# What you have to do
Please rewrite the paragraph of the judgment excerpt that begins "The property which Westpac thus came to hold" as a short list that keeps its main facts.

# Document extract
+++++
16 The next question is whether the property the incoming responsible entity came, on each occasion, to hold on trust by operation of the Corporations Law was property which was at the time "subject to a charge". On the footing already stated that the definition of "scheme property" catches property within the definition of that term to which the initial responsible entity succeeds upon the scheme becoming a registered scheme, the effect of s.601FC(2) at the point at which Westpac became the responsible entity was to cause Westpac to hold on trust all the then existing money and property held by Permanent which was within the s.9 definition of "scheme property" plus, perhaps, further property, being "rights" referred to in s.601FS(1) and possibly items of property which, by some nebulous means, passed upon substitution of Westpac's name in documents by operation of s.601FS(1). At all events, property which had previously been held by Permanent as trustee of the Trust and which was within the definition of "scheme property" became property which Westpac held on trust by operation of s.601FC(2).
17 The property which Westpac thus came to hold was property which was at that time subject to the charge created by Permanent in 1994, since the charge, by its terms, extended to "all the present and future assets and undertaking of the Trust". Furthermore, s.601FT(1) had the effect that the references to Permanent as mortgagor in the charge given to Perpetual in 1994 became references to Westpac, while s.601FS(1) caused the obligations and liabilities of Permanent in relation to the scheme to devolve upon Westpac. It may be that these obligations and liabilities included those arising from or in relation to the charge, although again the words "in relation to the scheme" are the product of some doubt about this.
18 When Investa replaced Westpac as responsible entity in 2000, ss.601FC(2), 601FS(1) and 601FT(1) produced the same results upon and in relation to Investa as Westpac's appointment as the founding responsible entity had caused to be produced upon and in relation to it as just described.
19 The conclusion is that s.601FC(2) alone was sufficient, on each occasion, to cause the incoming responsible entity to acquire property subject to the charge in favour of Perpetual, so that that incoming entity was required to comply with s.264(1) within the following 45 days. In saying this, I accept that the charge concerned was within the s.264(1) description. A perusal of the charge shows that it was within several of the paragraphs of s.262(1) as in force at the time of its creation in 1994. Those paragraphs have not changed in any relevant respect since then.
+++++
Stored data

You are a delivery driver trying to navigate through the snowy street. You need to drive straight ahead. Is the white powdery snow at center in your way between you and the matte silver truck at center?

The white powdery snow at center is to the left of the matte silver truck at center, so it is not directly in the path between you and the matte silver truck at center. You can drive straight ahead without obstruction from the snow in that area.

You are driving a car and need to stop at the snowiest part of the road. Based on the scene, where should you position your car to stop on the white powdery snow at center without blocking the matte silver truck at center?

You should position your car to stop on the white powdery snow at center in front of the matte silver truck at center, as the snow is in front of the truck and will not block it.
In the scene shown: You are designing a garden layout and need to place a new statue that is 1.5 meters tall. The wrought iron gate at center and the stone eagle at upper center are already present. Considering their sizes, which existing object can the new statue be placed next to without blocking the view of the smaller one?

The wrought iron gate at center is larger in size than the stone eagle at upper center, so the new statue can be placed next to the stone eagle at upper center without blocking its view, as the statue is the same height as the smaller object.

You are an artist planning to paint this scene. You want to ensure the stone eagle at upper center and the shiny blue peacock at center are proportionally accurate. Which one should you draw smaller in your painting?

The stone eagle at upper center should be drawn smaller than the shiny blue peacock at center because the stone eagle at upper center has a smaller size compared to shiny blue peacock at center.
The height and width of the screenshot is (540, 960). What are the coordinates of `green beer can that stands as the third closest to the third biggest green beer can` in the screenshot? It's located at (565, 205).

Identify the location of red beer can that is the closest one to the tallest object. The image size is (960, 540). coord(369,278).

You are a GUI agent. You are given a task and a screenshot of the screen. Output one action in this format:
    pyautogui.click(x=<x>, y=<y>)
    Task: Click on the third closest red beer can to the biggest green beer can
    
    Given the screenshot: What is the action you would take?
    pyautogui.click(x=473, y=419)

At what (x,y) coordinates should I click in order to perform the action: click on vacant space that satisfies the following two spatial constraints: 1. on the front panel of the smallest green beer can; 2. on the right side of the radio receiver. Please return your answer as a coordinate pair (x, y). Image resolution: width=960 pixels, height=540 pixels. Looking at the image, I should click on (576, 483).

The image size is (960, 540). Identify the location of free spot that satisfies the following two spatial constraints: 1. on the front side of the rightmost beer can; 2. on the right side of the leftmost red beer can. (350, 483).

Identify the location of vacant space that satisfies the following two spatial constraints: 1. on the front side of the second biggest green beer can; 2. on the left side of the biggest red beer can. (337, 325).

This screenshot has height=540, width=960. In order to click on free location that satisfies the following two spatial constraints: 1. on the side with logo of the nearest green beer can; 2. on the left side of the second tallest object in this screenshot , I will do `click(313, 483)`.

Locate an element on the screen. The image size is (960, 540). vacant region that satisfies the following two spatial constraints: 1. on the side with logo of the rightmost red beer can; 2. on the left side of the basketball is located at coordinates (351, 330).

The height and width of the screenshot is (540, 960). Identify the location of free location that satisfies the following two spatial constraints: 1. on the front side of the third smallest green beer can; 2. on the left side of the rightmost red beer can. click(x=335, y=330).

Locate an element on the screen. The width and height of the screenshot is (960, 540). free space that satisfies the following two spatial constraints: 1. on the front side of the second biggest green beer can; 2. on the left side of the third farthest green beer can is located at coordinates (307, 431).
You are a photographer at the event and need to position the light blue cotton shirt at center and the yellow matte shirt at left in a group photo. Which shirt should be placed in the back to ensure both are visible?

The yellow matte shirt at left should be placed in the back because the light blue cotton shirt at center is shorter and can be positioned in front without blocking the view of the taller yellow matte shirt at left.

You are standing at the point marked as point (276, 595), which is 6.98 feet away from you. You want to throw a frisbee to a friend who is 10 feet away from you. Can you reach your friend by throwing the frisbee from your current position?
+++++
# Result below
- The property Westpac came to hold was, at that time, subject to the charge Permanent created in 1994, because that charge covered "all the present and future assets and undertaking of the Trust."
- Under s.601FT(1), references to Permanent as mortgagor in the 1994 charge given to Perpetual became references to Westpac.
- Under s.601FS(1), Permanent's obligations and liabilities in relation to the scheme devolved upon Westpac.
- These may have included obligations and liabilities arising from or in relation to the charge, although the words "in relation to the scheme" raise some doubt about this.